* **O que se espera**
Liste os setores de empresas que o trecho do documento cita nominalmente como exemplos de modelos de negócio que exploram a privacidade dos próprios clientes.
+++ Trecho do documento +++
Migalhas de Peso

Chegou a hora de levar a sério a proteção de dados no Brasil

A LGPD exige conformidade das empresas ao tratar dados pessoais. A adaptação pode ser complexa, mas a cultura de tratamento sustentável de dados pode torná-la menos dolorosa.

14/3/2024

A LGPD (lei 13.709/18), conhecida, simplesmente, como LGPD, tem causado furor e ansiedade no meio empresarial. A espelho da sua antecessora europeia, o General Data Protection Regulation - GDPR, a norma brasileira traz consigo rígidas previsões para o tratamento lícito de dados pessoais, e, consequentemente, exige a adoção de uma série de medidas de compliance pelas empresas, para que o dado pessoal, ativo tão valioso na vigente sociedade informacional, não se torne, simplesmente, um risco operacional desnecessário. 

O projeto de adequação à LGPD, conduzido por assessorias especializadas em proteção de dados, costuma mobilizar as atividades da empresa por longos períodos, e exige participação ativa de todos os seus setores, que deverão compreender as disposições da lei e incorporar novas rotinas e processos em suas atividades diárias. Em certos casos, inclusive, o próprio modelo de negócio da empresa pode ser fortemente afetado, demandando uma reestruturação, frente à LGPD, muito mais longa e dolorosa. Este complexo cenário que, a princípio, parece justificar a ansiedade do meio empresarial, na verdade, pode ser transposto com muito menos dor. Para tanto, basta seja incorporado um princípio fundamental na cultura da empresa: o tratamento sustentável de dados.

A verdade é que “proteção de dados” nunca foi uma pauta levada a sério no Brasil. Esta afirmação se mostra verdadeira em duas perspectivas diversas e complementares. A primeira resulta de uma questão cultural e comportamental: o cidadão brasileiro nunca se preocupou, efetivamente, no resultado da entrega indiscriminada de seus dados pessoais para terceiros. Por exemplo, rotineiramente, o brasileiro entrega, sem questionar, seus dados pessoais mais sensíveis para poder obter descontos ou participar de sorteios. Isso, sem falar nos cadastros gratuitos em websites e redes sociais para poder aproveitar, gratuitamente, serviços online. Com efeito, ainda hoje é motivo de surpresa, quando se afirma, em palestras e cursos, que a nossa privacidade é o preço pago para usufruir gratuitamente de serviços na Internet. A segunda perspectiva resulta da análise do modo temerário com que muitas empresas constituíram modelos de negócios, principalmente setores de marketing, comercial, inteligência de mercado, etc., que exploram a privacidade dos seus próprios clientes para poder lhes ofertar (bombardear) com produtos e serviços das mais diversas estirpes. Tudo isso, sempre foi assimilado pelo brasileiro com muita naturalidade, como se fosse um processo natural de perda de um direito tão íntimo e fundamental: a privacidade.
+++ Registros +++
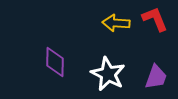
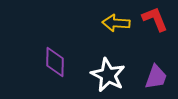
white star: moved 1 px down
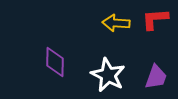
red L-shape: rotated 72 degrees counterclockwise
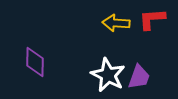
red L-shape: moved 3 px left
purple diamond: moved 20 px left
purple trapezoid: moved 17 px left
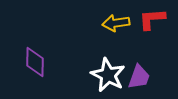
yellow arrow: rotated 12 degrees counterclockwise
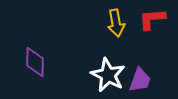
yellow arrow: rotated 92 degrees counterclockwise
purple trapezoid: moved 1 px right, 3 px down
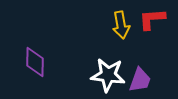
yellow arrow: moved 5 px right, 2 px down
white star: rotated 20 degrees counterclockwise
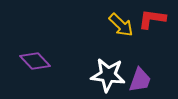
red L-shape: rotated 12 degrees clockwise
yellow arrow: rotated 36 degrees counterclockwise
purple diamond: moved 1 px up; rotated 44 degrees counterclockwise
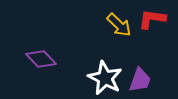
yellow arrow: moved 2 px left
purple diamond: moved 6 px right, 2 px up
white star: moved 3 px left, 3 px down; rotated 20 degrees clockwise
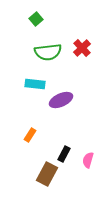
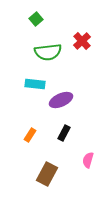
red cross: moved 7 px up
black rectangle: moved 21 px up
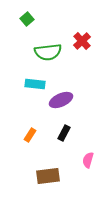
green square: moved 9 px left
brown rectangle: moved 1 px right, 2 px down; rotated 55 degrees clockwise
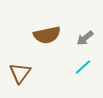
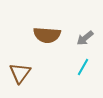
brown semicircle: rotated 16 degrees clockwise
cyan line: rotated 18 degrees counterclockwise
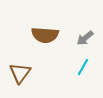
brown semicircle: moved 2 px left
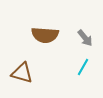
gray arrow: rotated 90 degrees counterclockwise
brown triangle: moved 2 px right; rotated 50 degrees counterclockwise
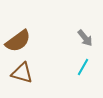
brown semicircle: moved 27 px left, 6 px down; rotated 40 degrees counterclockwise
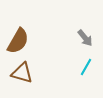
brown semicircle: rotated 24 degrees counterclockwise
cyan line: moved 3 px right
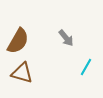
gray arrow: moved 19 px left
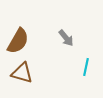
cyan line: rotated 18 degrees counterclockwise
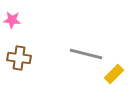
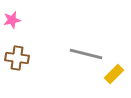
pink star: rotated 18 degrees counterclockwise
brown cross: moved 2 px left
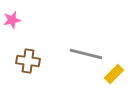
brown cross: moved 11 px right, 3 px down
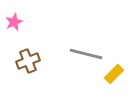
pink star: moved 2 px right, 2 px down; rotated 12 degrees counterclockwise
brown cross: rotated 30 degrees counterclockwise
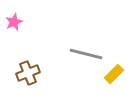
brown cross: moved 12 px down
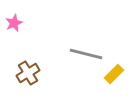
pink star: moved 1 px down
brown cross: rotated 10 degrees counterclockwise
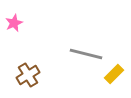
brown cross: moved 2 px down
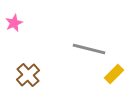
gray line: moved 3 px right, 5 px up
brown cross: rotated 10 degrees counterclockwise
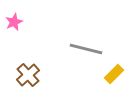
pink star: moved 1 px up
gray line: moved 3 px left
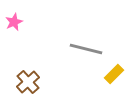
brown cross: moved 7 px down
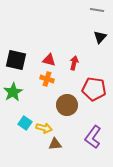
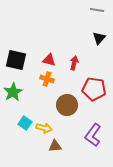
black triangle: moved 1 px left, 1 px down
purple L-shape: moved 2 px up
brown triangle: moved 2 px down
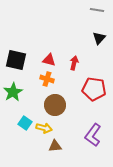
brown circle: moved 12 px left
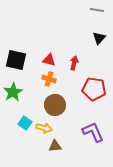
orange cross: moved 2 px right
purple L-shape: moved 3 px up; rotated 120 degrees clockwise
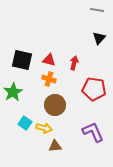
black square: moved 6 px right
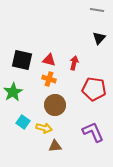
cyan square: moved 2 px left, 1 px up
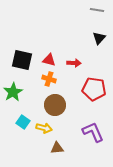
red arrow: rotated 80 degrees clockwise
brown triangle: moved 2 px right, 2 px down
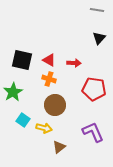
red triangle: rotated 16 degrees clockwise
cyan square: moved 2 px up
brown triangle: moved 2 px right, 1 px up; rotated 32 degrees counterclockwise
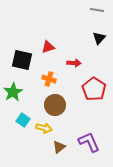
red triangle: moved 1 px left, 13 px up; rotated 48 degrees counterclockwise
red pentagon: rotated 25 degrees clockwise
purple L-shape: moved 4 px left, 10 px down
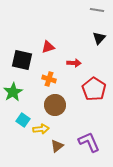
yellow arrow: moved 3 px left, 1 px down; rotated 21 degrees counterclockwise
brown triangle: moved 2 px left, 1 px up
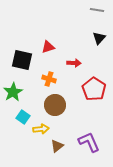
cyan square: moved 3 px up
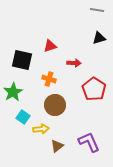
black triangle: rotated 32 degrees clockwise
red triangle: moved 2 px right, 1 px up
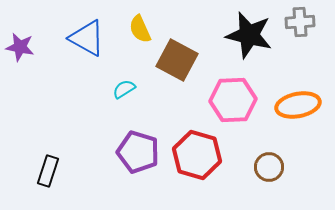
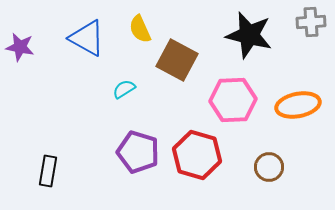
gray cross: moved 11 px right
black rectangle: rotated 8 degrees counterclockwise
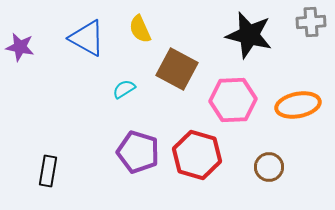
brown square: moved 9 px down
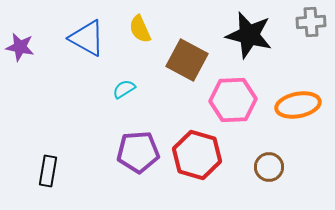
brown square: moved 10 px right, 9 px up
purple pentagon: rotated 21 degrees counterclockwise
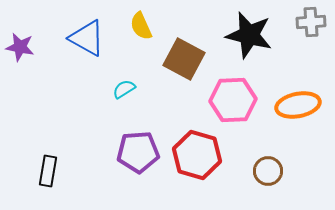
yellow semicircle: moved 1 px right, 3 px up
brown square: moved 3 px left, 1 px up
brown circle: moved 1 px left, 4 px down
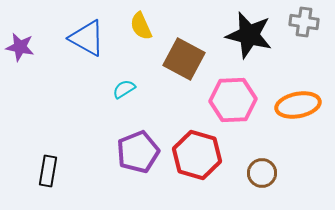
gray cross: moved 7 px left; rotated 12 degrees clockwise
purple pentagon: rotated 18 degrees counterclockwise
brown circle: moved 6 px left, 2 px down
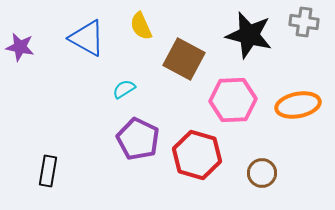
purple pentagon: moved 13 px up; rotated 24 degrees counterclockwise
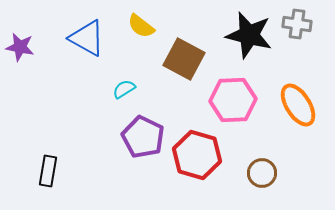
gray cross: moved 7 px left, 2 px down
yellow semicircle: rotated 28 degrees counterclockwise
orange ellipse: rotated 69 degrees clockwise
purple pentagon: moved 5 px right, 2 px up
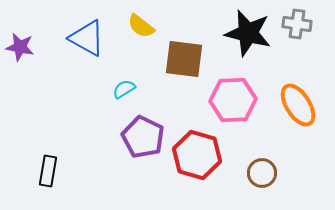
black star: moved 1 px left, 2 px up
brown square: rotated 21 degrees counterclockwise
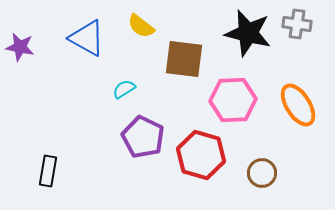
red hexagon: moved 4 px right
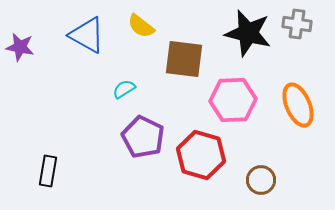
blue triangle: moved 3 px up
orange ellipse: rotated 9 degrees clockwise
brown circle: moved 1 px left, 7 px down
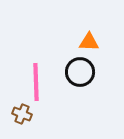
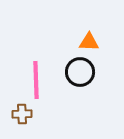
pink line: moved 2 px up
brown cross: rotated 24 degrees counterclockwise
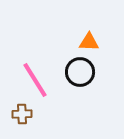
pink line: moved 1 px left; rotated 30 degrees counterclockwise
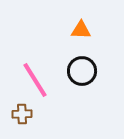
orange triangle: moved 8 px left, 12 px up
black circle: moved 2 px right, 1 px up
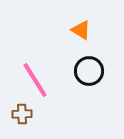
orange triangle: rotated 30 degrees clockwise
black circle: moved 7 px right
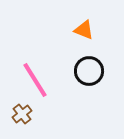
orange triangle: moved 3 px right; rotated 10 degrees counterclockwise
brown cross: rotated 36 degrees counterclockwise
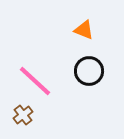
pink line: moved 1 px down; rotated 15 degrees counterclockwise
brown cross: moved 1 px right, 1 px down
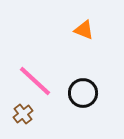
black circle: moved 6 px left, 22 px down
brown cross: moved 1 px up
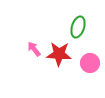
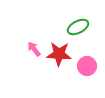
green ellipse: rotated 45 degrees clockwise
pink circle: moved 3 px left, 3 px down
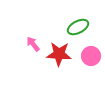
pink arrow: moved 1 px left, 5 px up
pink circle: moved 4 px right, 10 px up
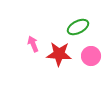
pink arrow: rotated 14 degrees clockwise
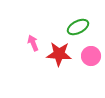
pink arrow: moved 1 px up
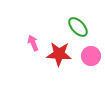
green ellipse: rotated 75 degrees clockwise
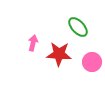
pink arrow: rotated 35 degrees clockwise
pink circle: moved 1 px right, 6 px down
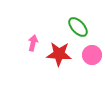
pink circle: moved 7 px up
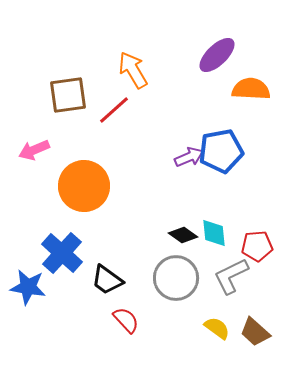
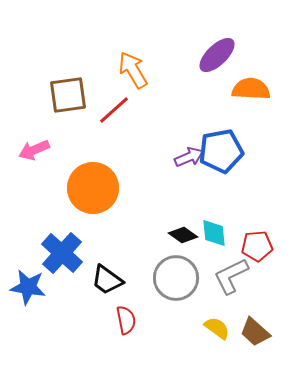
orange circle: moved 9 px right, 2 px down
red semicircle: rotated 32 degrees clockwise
+++
* **Resultado correto**
Os setores citados são marketing, comercial e inteligência de mercado.